Шуршание шин по асфальту так ему нравилось, что однажды, на пороге подросткового возраста, он объявил, что хочет стать таксистом.
Он никогда не был обычным ребенком и осознавал это. Ко времени перехода в старшие классы школы в Килгоре он вытянулся, как стебель фасоли дождливой весной, и неудивительно, что баскетбольный тренер по фамилии Брэдфорд предложил ему заняться именно этим видом спорта. Рилдия вежливо попросила тренера оставить мальчика в покое. Точнее, она сказала, что оценила его интерес, но это невозможно: пальцы ее сына застрахованы на миллион долларов и созданы для игры на фортепиано, а не для отбора мяча или дриблинга[26]. Директора школьного оркестра Рилдия встретила более дружелюбно; Ван завел себе форму, научился играть на кларнете и спокойно маршировал с оркестром по кромке поля, когда «Бульдоги» проводили свой очередной матч. Но, когда Ван перешел в среднюю школу, Рилдия обратилась к учителю физкультуры Бобу Уотерсу с просьбой, чтобы он поговорил с директором школы К. Л. Ньюсомом и тот вообще освободил Вана от занятий спортом [ТМ1]. Однажды, когда Ван играл в мяч на улице с друзьями, он все-таки ухитрился повредить палец, и тогда мать вообще запретила игры такого рода; больше он спортом не занимался.

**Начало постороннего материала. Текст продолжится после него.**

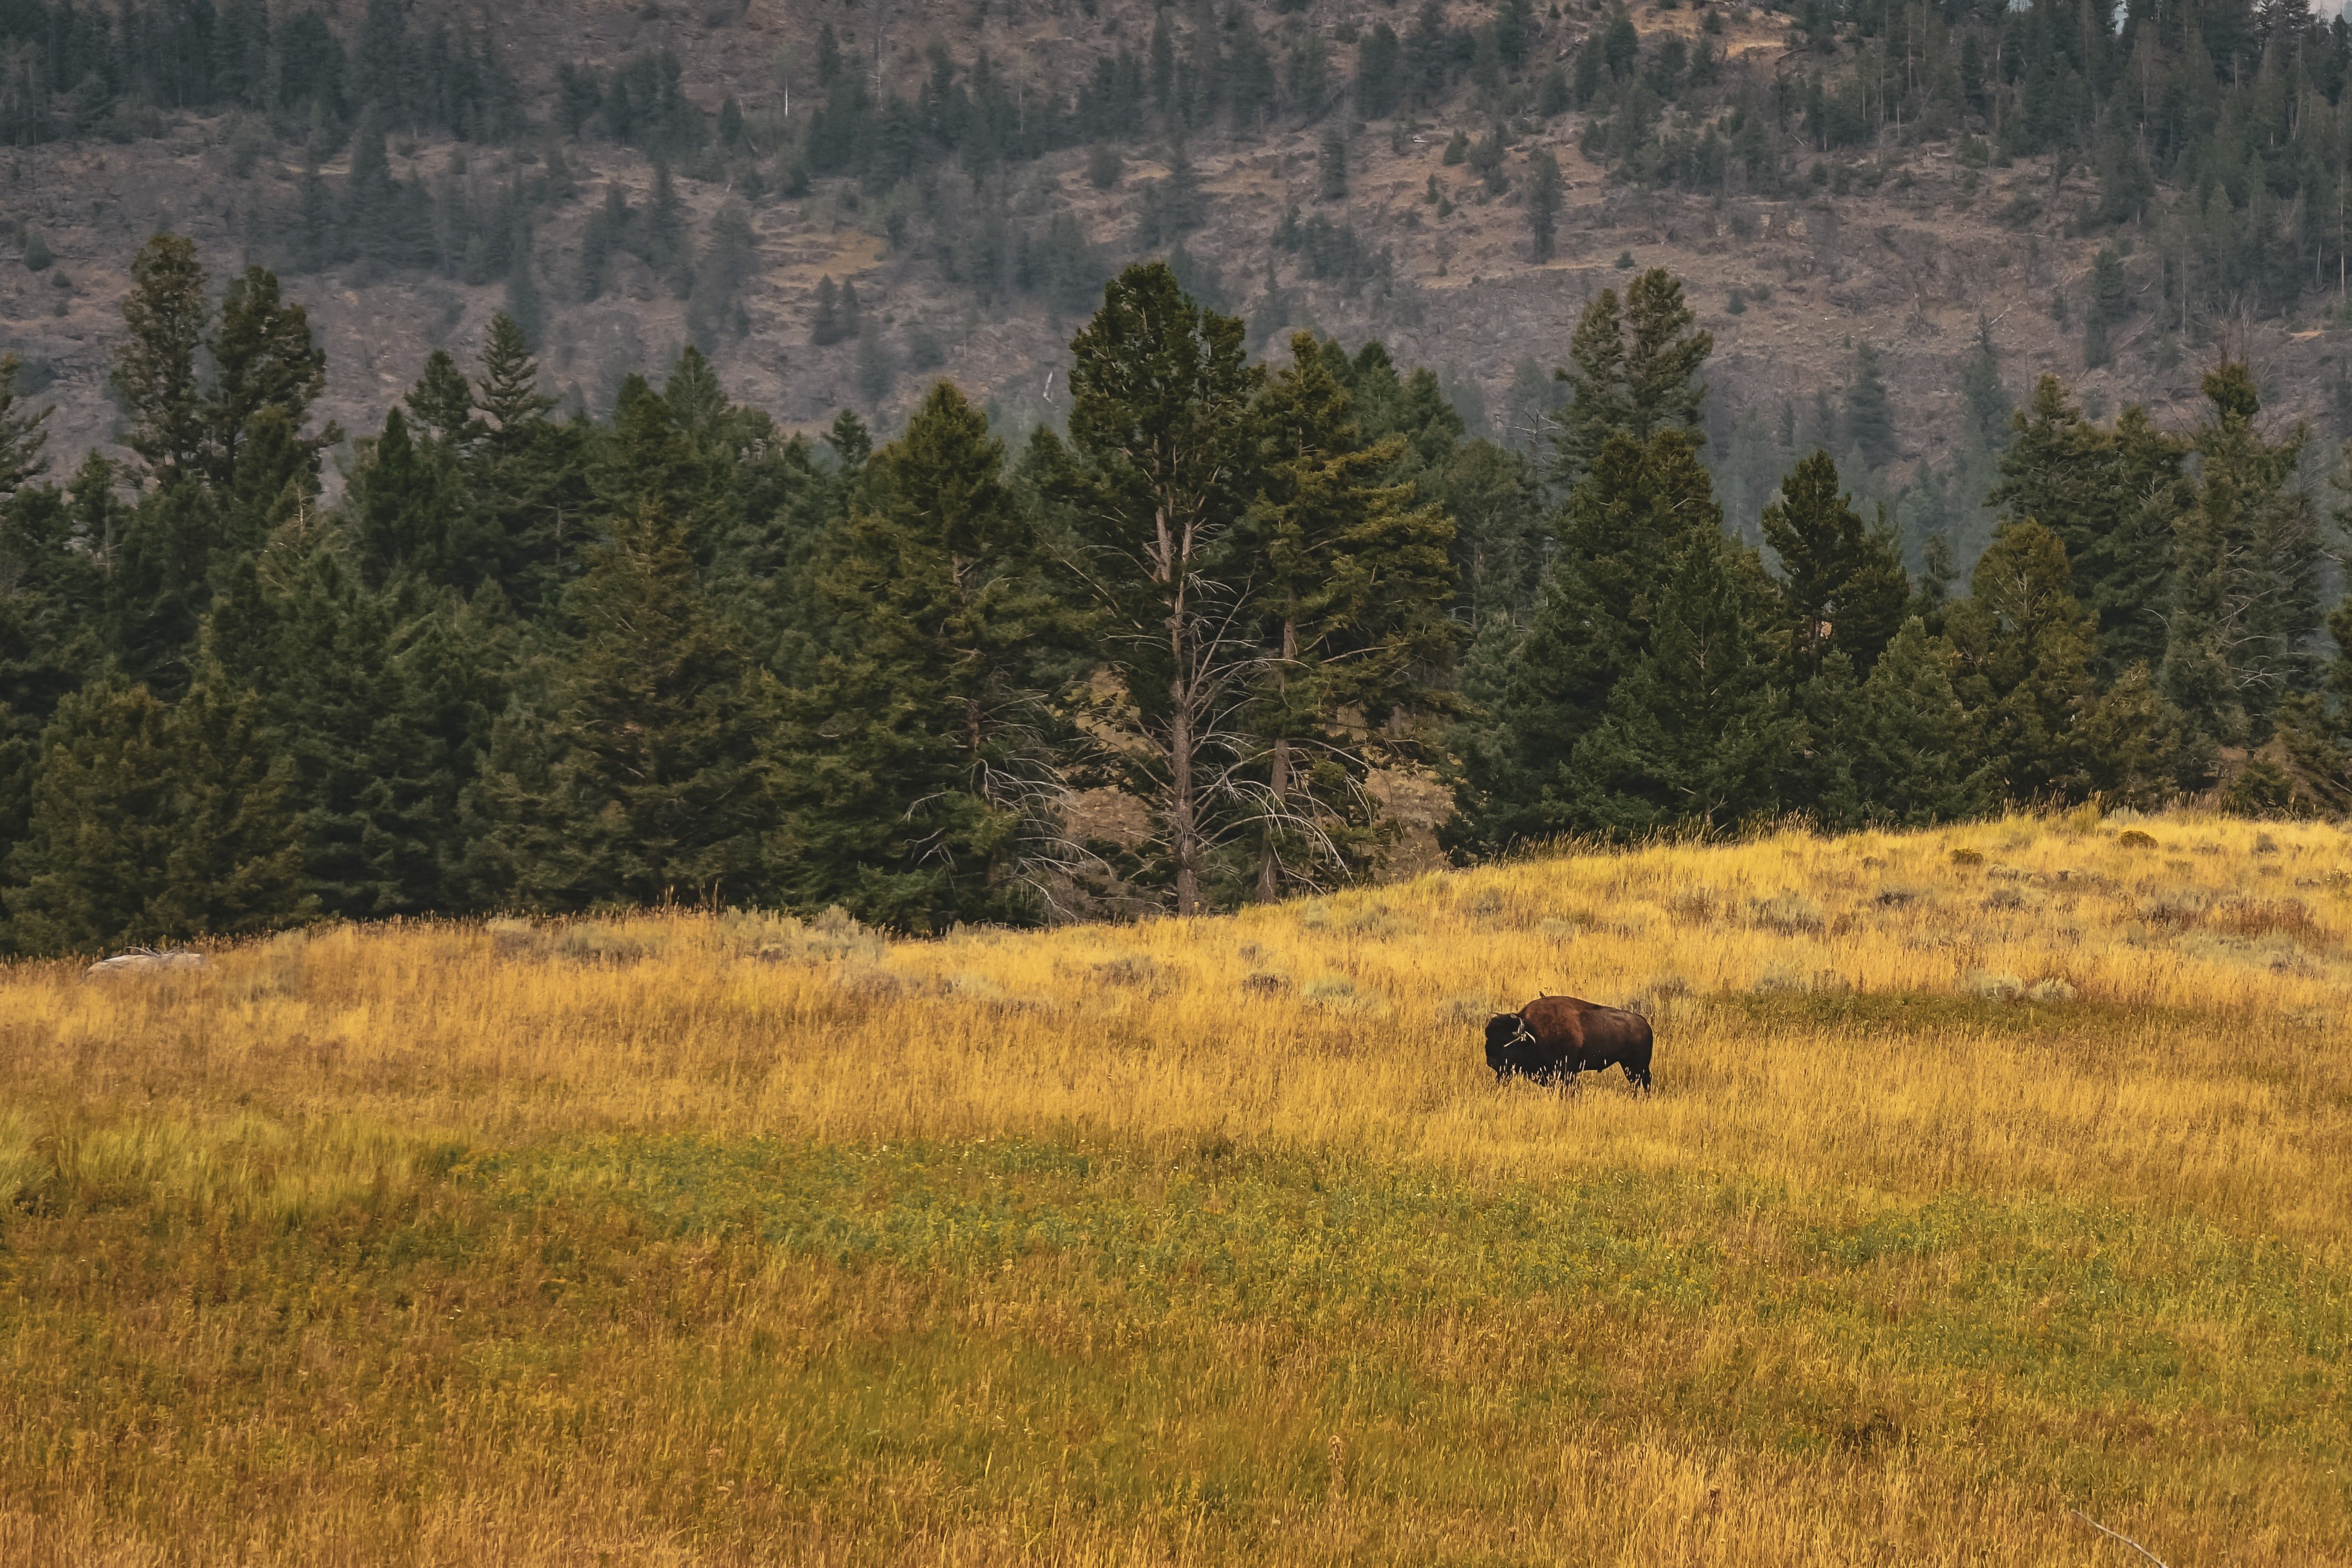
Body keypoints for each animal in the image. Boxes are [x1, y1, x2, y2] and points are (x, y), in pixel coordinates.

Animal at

Потом Ван получил главную роль мистера Бельведера [ТМ2], «усатого няня» с таинственным прошлым, в самодеятельной школьной постановке пьесы «Ловко устроился», но был вынужден от нее отказаться: Рилдия решила, что репетиции отнимают слишком много времени у занятий музыкой. Ван протестовал, но в слабой форме: он возглавил драмкружок и кружок по изучению испанского языка, а также стал членом ученического совета [ТМ1].
Школьным товарищам нравились его смешливость, неусидчивость, дружелюбие и озорной характер, но на общение с друзьями у него оставалось очень мало времени. Он отчаянно влюбился в молодую учительницу латыни Уинифред Гамильтон и переживал вместе с другим мальчиком, который тоже был в нее влюблен ([ТМ1], Мартин взял интервью у Майкла Гелена, другого влюбленного в нее ученика). Но те несколько девушек, с которыми ему удалось познакомиться, все до одной были ученицами Рилдии.
В душе Ван чувствовал, что мать лучше разбирается в таких делах. Она научила его много работать, чтобы на публичных концертах казалось, что ему все дается легко. Она научила его играть так, чтобы клавишный ударный инструмент пел, как струнный. Она научила его играть с такой скоростью, чтобы он мог по достоинству оценить музыку. Она убедила его в том, что музыка, которая играется более медленно, но с большей ритмической точностью, звучит лучше, чем в том случае, когда ноты наседают друг на друга. Музыка – это дело серьезное, учила Рилдия: «Она возбуждает оба полушария мозга и оживляет душу». Это ее изречение, как и другие, накрепко засело в его голове: «Прежде чем играть, надо пропеть»; «Нужно находить певучий звук», «Слушай сердце звука»; «Первым инструментом был человеческий голос»… Однажды она повезла Вана на прослушивание к известному испанскому пианисту Хосе Итурби, звезде киностудии Metro-Goldwyn-Mayer. Итурби сказал: «У вас уже есть наилучший учитель». «Вот видишь, мама?» – заявил Ван и решил навсегда отказаться от учебы у кого-либо еще[27].
Итак, с ним всегда была мама, но и папа, конечно, был где-то недалеко. «Сынок, – говорил он ему всякий раз, когда покидал дом в поисках сырой нефти по сходной цене. – Сынок, теперь ты позаботься о маме»[28]. Он понимал своего сына лучше, чем многие другие отцы понимают своих сыновей в переходном возрасте – этом ледниковом периоде эмоций и чувств. Если кто-то из друзей предупреждал отца о рисках, связанных с воспитанием вундеркинда (было много примеров того, как ярко вспыхивали юные дарования – и как быстро жизнь поедала их таланты), то он отвечал, что к Вану это относится меньше всего. Ван любил компанию взрослых, их внимание и их рассказы о прошлом. В возрасте восьми лет он прочитал свою первую книгу об антикварном английском серебре (его тетя была экспертом в этой области) и выучил наизусть все маркировки. Еще в молодости он говорил, что родился стариком. Все самое красивое для него было в прошлом, и музыка была его машиной времени.